Preserving Produce: Tips For Selection And Storage

Perhaps you do it once a week.  Perhaps you do it more.  But eventually, you toss spoiled fruits and vegetables in the garbage.  Lots of them.  I know I did it last week, cringing and cursing at not having a composter to throw them in.  Clearly we’re not alone.  According to researchers at the University of Arizona, people throw away an average of 470 pounds of food per year – about 14 percent of all food brought into the home – at an annual cost of $600.  That boils down to more than half a pound of fruits and vegetables a day.  And we all know that wasting produce is, well, a waste.  To get the most out of your produce, wise selection and storage is key.  Here are some everyday quick and easy tips for keeping fruits and vegetables fresh…and out of a Hefty.

Selection Tips

  • Don’t buy more than you’ll eat in a week.
  • The typical signs of freshness are crispness and a bright, lively color.
  • Fruits and vegetables at the peak of their season offer the best quality (and often price).
  • When selecting fruits and vegetables look for those with the least physical damage.  Cuts and bruises damage the cell walls of your vegetables and open them up to spoilage.
  • Handle with care: fresh fruits and vegetables, because of their perishability, require constant attention to keep their fresh appearance. The less you handle them when purchasing, or in the home, the longer their life. Don’t pinch, squeeze or poke as bruising leads to damage and damage results in more spoilage.
  • Look for produce which is average in size and shape; humongous produce rarely tastes as good as it looks.
  • If you can smell it, you can taste it.

Storage Tips

  • Accounting 101 at it’s finest; the good ol’ FIFO (first in, first out) rule.  Use whatever is oldest first and continually rotate your stock to ensure freshness and reduce waste.
  • Store fresh produce unwashed until you are ready to eat it, this will ensure the best quality and avoid spoilage.
  • Minimize dehydration: One of the biggest contributors to aging in vegetables is loss of moisture. The air in your refrigerator tends to be very dry, so high moisture produce such as celery, is best stored in plastic bags or containers in the crisper drawer – this will minimize moisture loss and wilting.
  • Store leafy greens in an open plastic bag lined with a damp paper towel in the crisper drawer.
  • Avoid cutting or trimming:
A whole squash will keep longer than a cut piece.
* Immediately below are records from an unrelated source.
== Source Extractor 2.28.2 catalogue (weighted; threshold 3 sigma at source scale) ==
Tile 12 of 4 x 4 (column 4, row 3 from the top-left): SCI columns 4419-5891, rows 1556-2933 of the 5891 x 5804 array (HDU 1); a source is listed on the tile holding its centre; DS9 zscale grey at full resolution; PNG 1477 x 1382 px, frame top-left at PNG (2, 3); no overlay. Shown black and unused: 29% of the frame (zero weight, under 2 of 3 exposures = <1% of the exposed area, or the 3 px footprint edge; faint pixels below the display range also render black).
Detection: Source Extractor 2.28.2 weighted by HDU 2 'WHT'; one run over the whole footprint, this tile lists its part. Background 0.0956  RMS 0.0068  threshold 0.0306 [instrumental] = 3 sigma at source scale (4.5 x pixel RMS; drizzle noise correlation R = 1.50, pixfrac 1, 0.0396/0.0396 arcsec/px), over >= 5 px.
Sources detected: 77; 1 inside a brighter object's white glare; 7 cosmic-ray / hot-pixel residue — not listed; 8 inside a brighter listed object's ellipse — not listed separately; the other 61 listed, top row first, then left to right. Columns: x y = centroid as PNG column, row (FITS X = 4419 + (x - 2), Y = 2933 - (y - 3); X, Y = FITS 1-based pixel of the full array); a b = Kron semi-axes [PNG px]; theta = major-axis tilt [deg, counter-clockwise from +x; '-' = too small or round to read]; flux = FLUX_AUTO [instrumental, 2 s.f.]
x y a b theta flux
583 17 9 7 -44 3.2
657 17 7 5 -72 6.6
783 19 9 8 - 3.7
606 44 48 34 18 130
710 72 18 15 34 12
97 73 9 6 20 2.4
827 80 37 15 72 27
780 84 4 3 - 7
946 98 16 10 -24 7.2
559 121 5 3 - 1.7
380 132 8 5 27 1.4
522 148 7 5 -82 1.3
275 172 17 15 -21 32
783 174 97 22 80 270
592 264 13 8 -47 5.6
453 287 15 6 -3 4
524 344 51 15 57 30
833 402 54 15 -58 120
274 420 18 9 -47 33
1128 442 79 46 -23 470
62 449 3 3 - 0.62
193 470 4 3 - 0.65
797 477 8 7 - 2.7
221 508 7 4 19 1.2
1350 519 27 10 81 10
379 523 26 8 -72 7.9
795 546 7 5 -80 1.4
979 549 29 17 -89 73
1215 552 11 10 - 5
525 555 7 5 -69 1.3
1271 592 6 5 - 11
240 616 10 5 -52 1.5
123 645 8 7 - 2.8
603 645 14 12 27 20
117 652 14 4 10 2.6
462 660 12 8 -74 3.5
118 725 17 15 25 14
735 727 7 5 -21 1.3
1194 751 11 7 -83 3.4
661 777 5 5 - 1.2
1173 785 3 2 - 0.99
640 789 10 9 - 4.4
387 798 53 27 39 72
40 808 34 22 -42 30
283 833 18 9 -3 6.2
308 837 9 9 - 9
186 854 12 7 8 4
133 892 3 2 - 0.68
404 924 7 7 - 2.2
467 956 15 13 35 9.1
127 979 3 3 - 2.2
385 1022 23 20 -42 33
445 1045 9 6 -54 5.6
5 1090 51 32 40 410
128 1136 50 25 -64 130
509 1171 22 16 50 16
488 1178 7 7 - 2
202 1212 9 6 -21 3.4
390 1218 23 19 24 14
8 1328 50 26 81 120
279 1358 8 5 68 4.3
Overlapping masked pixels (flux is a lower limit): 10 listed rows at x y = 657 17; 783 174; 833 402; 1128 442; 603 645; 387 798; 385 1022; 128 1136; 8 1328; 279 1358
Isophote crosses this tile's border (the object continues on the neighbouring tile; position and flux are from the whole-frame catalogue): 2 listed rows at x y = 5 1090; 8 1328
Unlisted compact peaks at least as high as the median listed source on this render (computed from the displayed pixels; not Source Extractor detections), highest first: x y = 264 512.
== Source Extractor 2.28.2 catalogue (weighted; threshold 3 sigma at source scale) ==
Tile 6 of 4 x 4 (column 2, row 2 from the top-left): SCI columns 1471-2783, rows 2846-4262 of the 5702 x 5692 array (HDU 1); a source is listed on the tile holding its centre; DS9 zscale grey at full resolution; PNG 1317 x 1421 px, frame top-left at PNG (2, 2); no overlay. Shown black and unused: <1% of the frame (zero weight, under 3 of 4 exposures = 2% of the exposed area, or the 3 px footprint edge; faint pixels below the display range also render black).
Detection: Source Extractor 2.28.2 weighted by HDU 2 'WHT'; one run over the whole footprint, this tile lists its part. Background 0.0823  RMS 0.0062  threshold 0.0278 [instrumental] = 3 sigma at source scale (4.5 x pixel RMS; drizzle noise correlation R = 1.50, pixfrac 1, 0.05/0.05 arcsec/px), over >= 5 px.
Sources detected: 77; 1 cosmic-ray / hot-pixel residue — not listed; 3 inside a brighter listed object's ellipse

Once produce is exposed to the air and to microbes it is only a matter of time before it rots. So best to leave trimming and chopping until the last minute.
  • If fruits and vegetables are stored on the refrigerator shelves, be sure to store them above meats and poultry to avoid contamination.
  • Keep washed herbs wrapped in a paper towel in the crisper drawer.
  • Onions, garlic, and squash are best kept in a dry, dark pantry.
  • Sunlight can promote sprouting in potatoes and sweet potatoes, so unless you’re trying to encourage ripening it’s best to store them in the dark.
  • Mushrooms are best stored in the fridge in a brown paper bag.
  • If there’s one thing you take away from this post, this is it. Do not refrigerate tomatoes (unless cut). Tomatoes are dramatically damaged when chilled, losing fragrance and texture.